Play CEO Birgir Jónsson (another former WOW exec) told the Globe that the initial model for WOW was successful, but when it expanded beyond short-haul flights from the East Coast, it ran into financial troubles. Play was born of a back-to-basics mentality for shorter routes.
A couple of weeks after Play launched a new daily route out of Logan, I booked a one-way flight to London. (Play goes to London Stansted Airport rather than Heathrow.) Here’s what it was like:
BOOKING: Play’s website is clean and (sometimes) easy to use. You can currently reach 21 destinations throughout Europe from Logan. After entering the destination, you’re immediately taken to a monthly fare calendar that shows prices by date. This is easier than the traditional method of searching for a specific date or date range that you’ll find on most airlines’ websites. I paid an extra $19 to choose a seat for my one-way flight to London, but a website glitch continually prevented me from actually picking a seat.
EXTRAS: There are no extras on Play. You’ll pay for everything. The only thing included is one personal item, which must fit under the seat in front of you. Ancillary charges vary by destination and time of year. I paid $19 to pick a seat and a steep $72 to check a bag for my flight. Most airlines allow a maximum weight of 50 pounds for checked bags, Play’s limit is 44 pounds, so be sure to weigh your suitcase before you go. A carry-on would have added $40 to that total. After extras and taxes, my tempting base fare of $218 to London came to $348. Once on board, you’ll pay for drinks and food.

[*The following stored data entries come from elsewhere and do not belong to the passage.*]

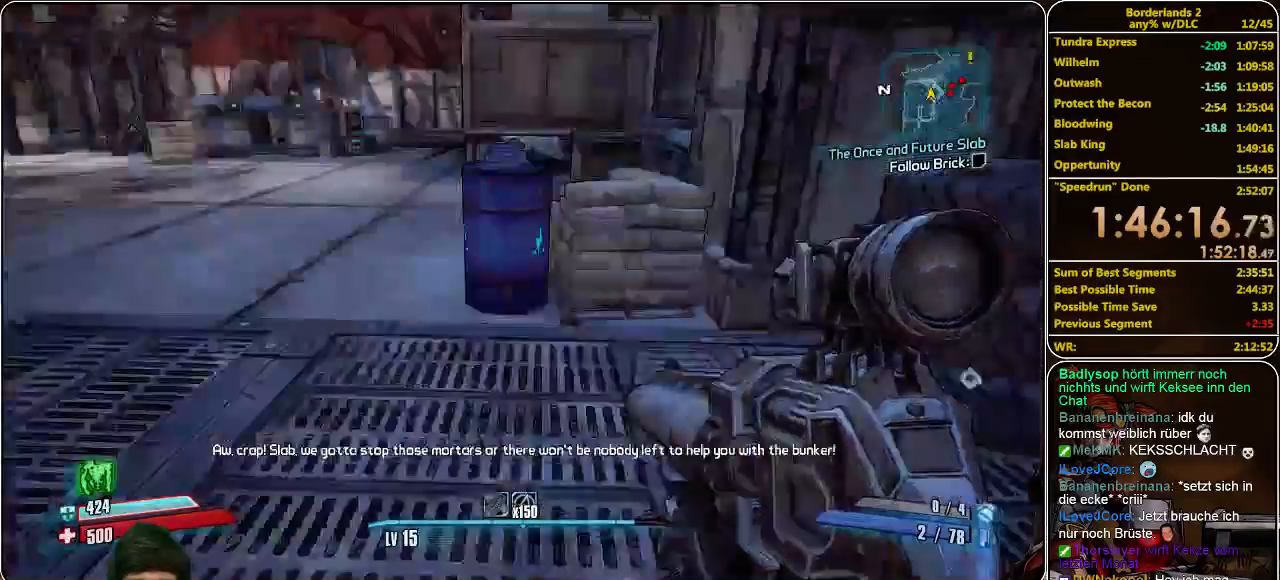
{"keys": ["shift", "w"], "mouse": [], "events": []}
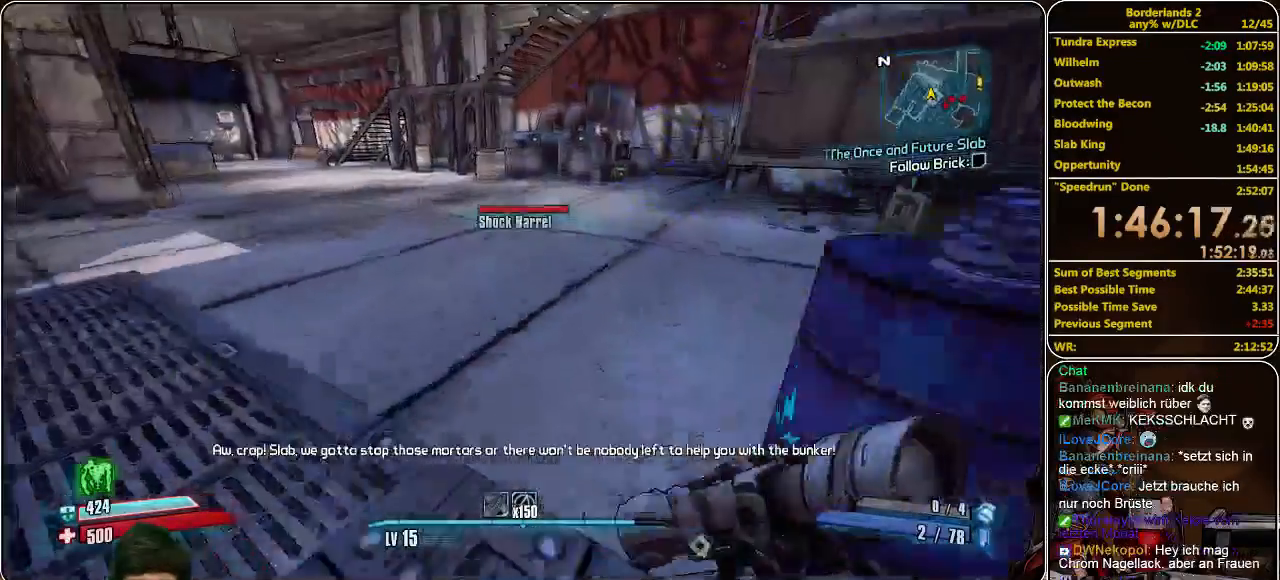
{"keys": ["shift", "w"], "mouse": [], "events": []}
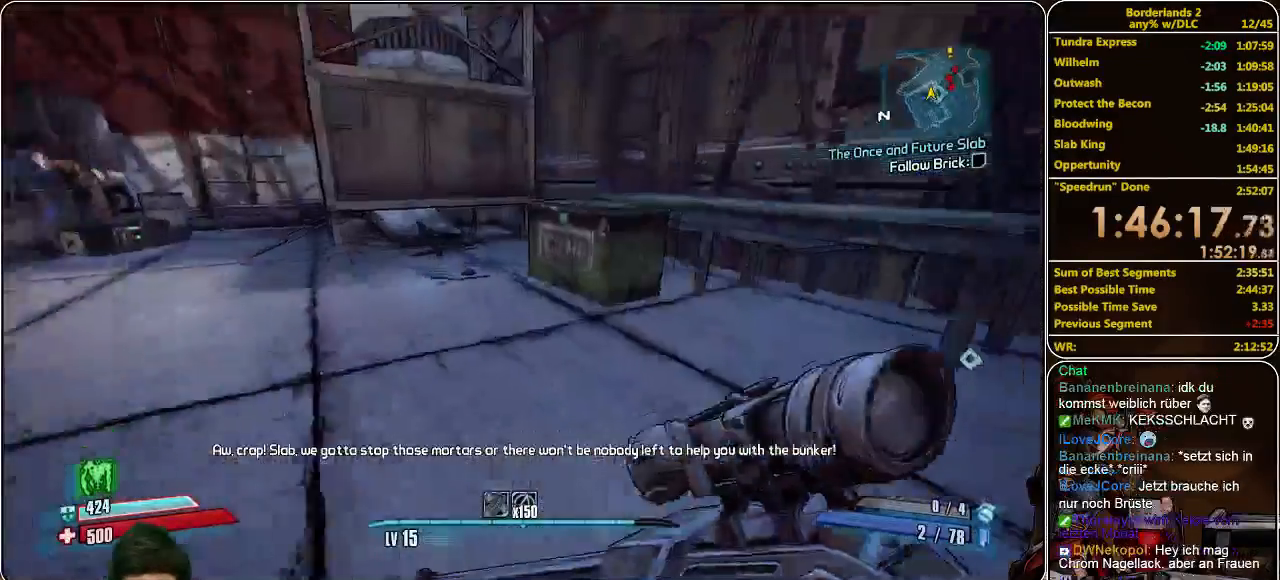
{"keys": ["e", "shift", "w"], "mouse": [], "events": [[500, "e", "down"]]}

CHECK-IN: There are no kiosks for self-check-in at the airport, so leave time to check in at the desk. I arrived early for my flight and didn’t encounter a line. The counter agent immediately apologized for the glitch that prevented me from picking a seat online. She assisted me with finding a seat, although I was slightly worried when she told me she had been on the job for two weeks and had “the attention span of a goldfish.” But otherwise, the process was smooth.
THE FLIGHT: Unfortunately, the goldfish counter agent put me in a seat that had already been assigned to someone else. I wasn’t the only one given a seat that had already been claimed. I heard this happened to others on the flight. The gentleman double-booked in my seat was adamant that he was not moving, so I waited for the flight to board before finding a new seat. Thankfully the flight was half-empty.
Once the seating kerfuffle subsided, I noticed something remarkable. I had an incredible amount of legroom. The seats on the brand new Airbus A321 had a pitch of 34-inches (the measurement between one seat back and the same spot on the next seat back.). Currently, JetBlue’s seats have a pitch of 32 inches, and Spirit has a pitch of 28 inches. The seats were a bit hard, but the leg room made me too happy to notice. Sadly, Play’s fleet is not a consistent 34 inches. The average pitch on Play is 30 inches, so getting that extra legroom is the luck of the draw.
There is no onboard entertainment or Wi-fi — again, bare bones — so prepare to bring your own or read the menu for several hours. My first impression of the young flight attendants was that they looked like members of an Icelandic pop band. Uniforms consist of T-shirts, sporty red jackets, and white sneakers. But they take their jobs seriously, and I was impressed by their friendliness.
Transfer to my flight from Iceland to England was smooth. It helps that Keflavik Airport is tiny.
THE VERDICT: Aside from the mix-up with my seat, and the problem with the website, which I was told was being addressed, the experience on Play was better than flights on the defunct WOW. By now, travelers are well-versed in paying for extras, but before you buy your ticket, make sure you understand the additional charges and then compare the fare to other airlines. If I encountered outrageous fares on other airlines, I would consider Play again, mainly if the seat pitch remained a delightful 34 inches.